A rackmount Macintosh, from 1993. My instagram requires me to keep an old Mac system around (pre-OS9, with a serial port), and existing solutions don’t fit into my workstation layout. The solution is a rackmount Macintosh.
The enclsure is built around a Hammond Manufacturing rackmount enclosure – 1U, 8” deep. I downloaded the 3D cad files from the Hammond website, added bezels for the floppy drive, ports, and power supply, and printed out the result.
The internals are Quadra 605, with most of the original components transfered over. A SCSI drive won’t fit, instead a BlueSCSI is used for the boot drive.
This was also featured in the May 1993 edition of MacWorld. The files to make your own can be found in the Rackmount Mac repo.
Inspired by the the best industrial design for computer cases of the 90s – Packard Bell – I decided to build my own Frog Design-inspired computer case. It supports a Mini ITX motherboard, with provisions for dual card slots.
The design offers little in the way for space for extended graphics cards, but in the mid-90s, graphics cards weren’t that big, anyway. Of note is the slot-load DVD drive; although the DVD drive is slightly anachronistic, it does suit the design nicely.
A take-off of the big Zip drive tower, this enclosure fits four 3.5” drives, power supply, and interface electronics.
The design is inspired by the SGI O2, with a dash of Power Macintosh 6400. With four Zip 250 drives, this enclosure holds an entire gigabyte of data, accessable over USB 2 High Speed interface. This does not saturate the USB connection; the bottleneck is the drives.
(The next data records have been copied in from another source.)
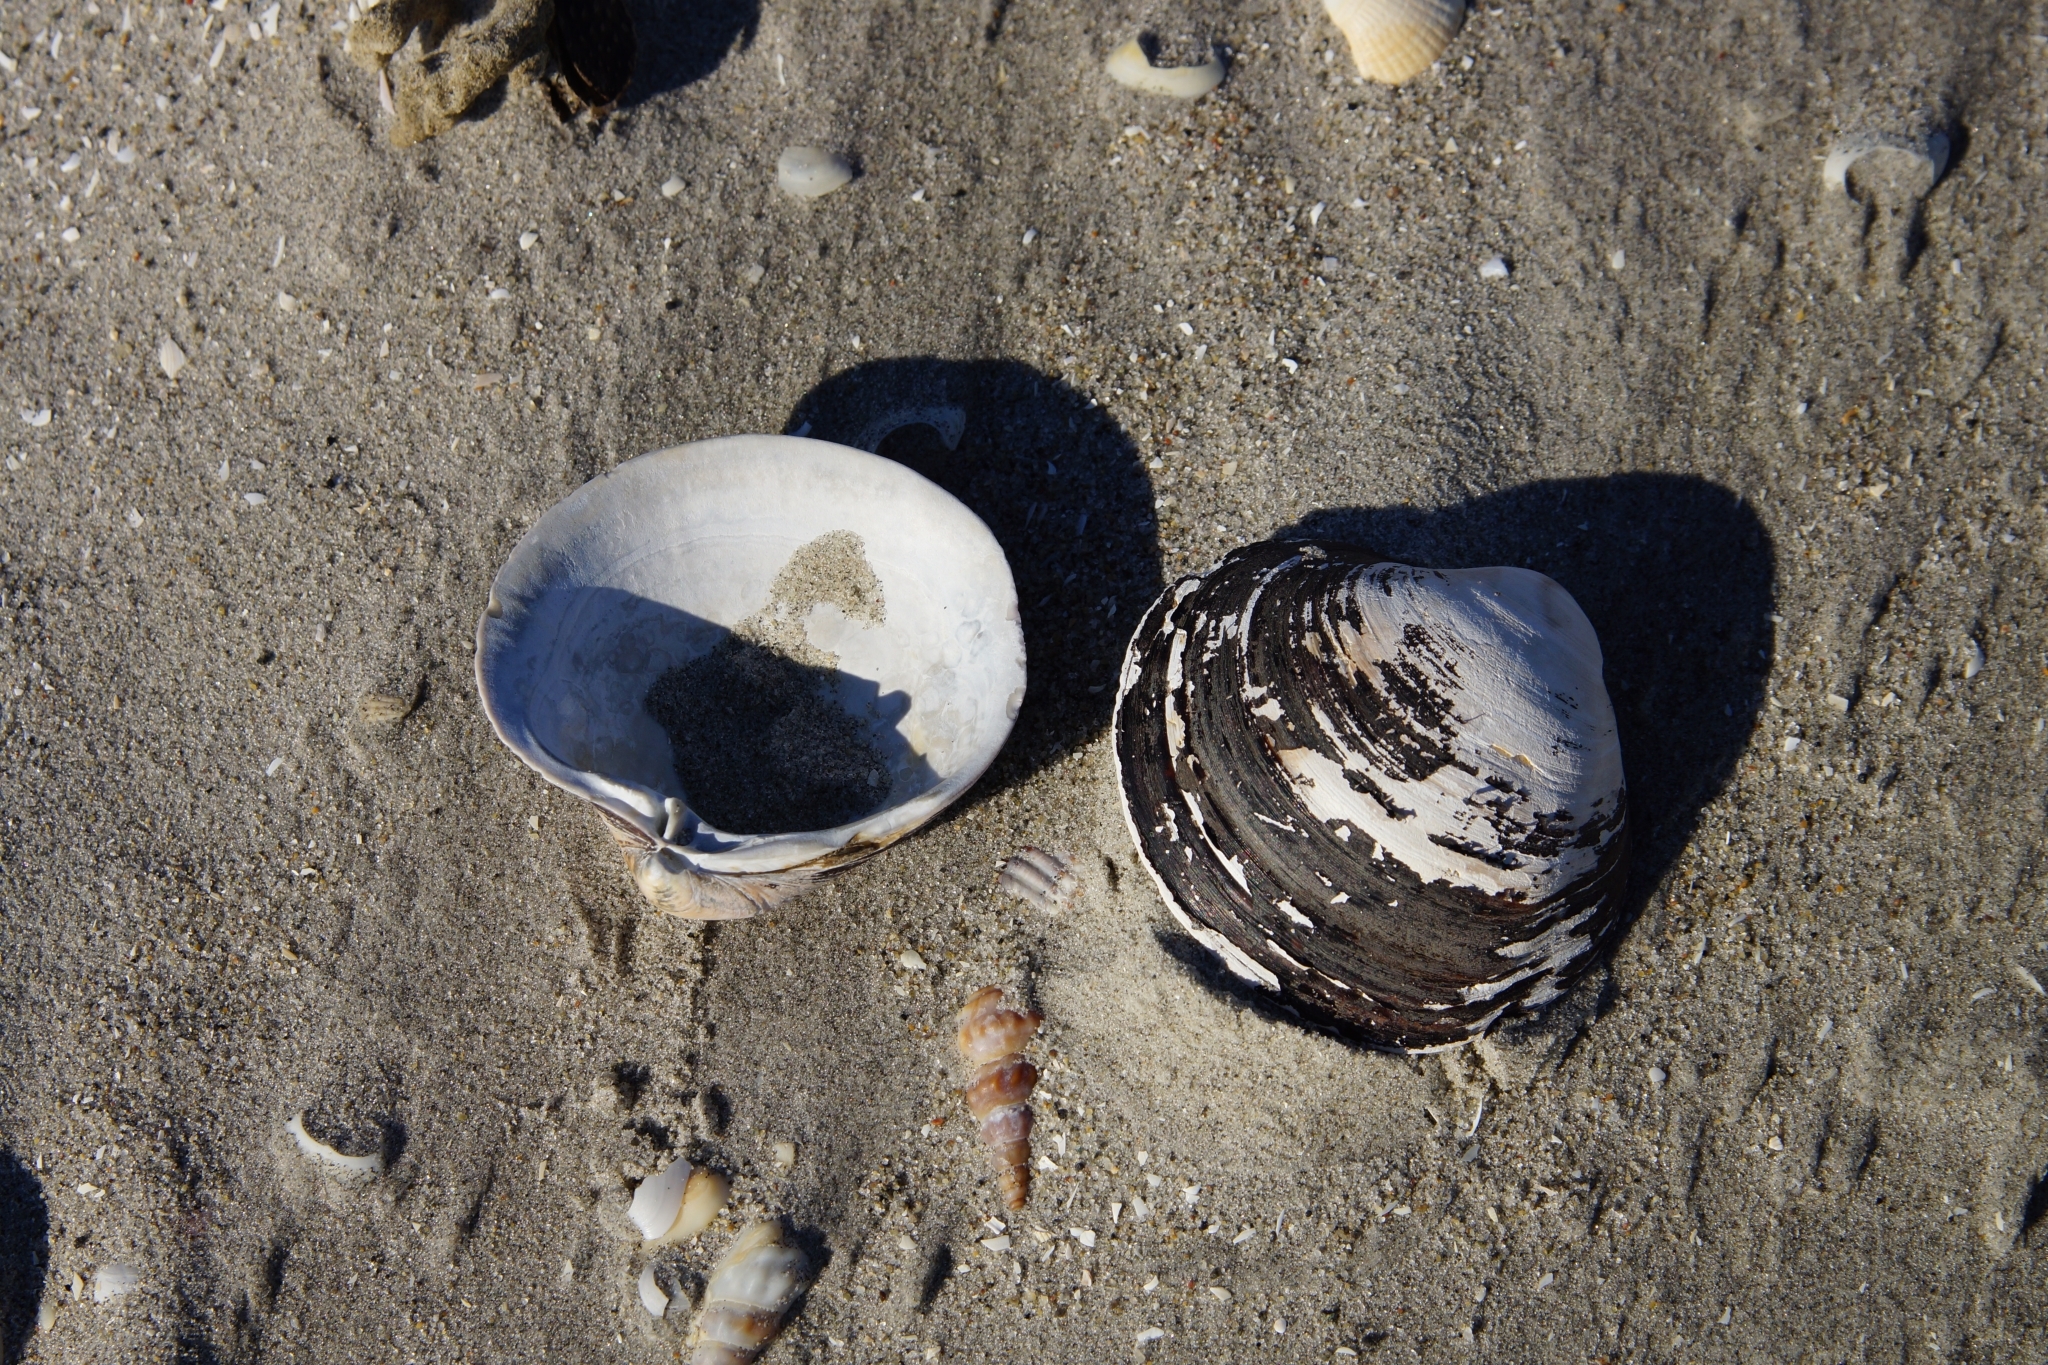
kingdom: Animalia
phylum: Mollusca
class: Bivalvia
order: Venerida
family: Arcticidae
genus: Arctica
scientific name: Arctica islandica
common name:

Long story short – I needed a Raspberry Pi to sit on a shelf for something (an FTP server, I think?), and I wanted it to look cool. A BeBox enclosure did not exist, so I made one.
This includes blinkenlights displaying the current CPU load. This is done with an MCP23017 I2C/GPIO expander. This board is mounted to the resin-printed front panel.
More information can be found in the BeBox Repo.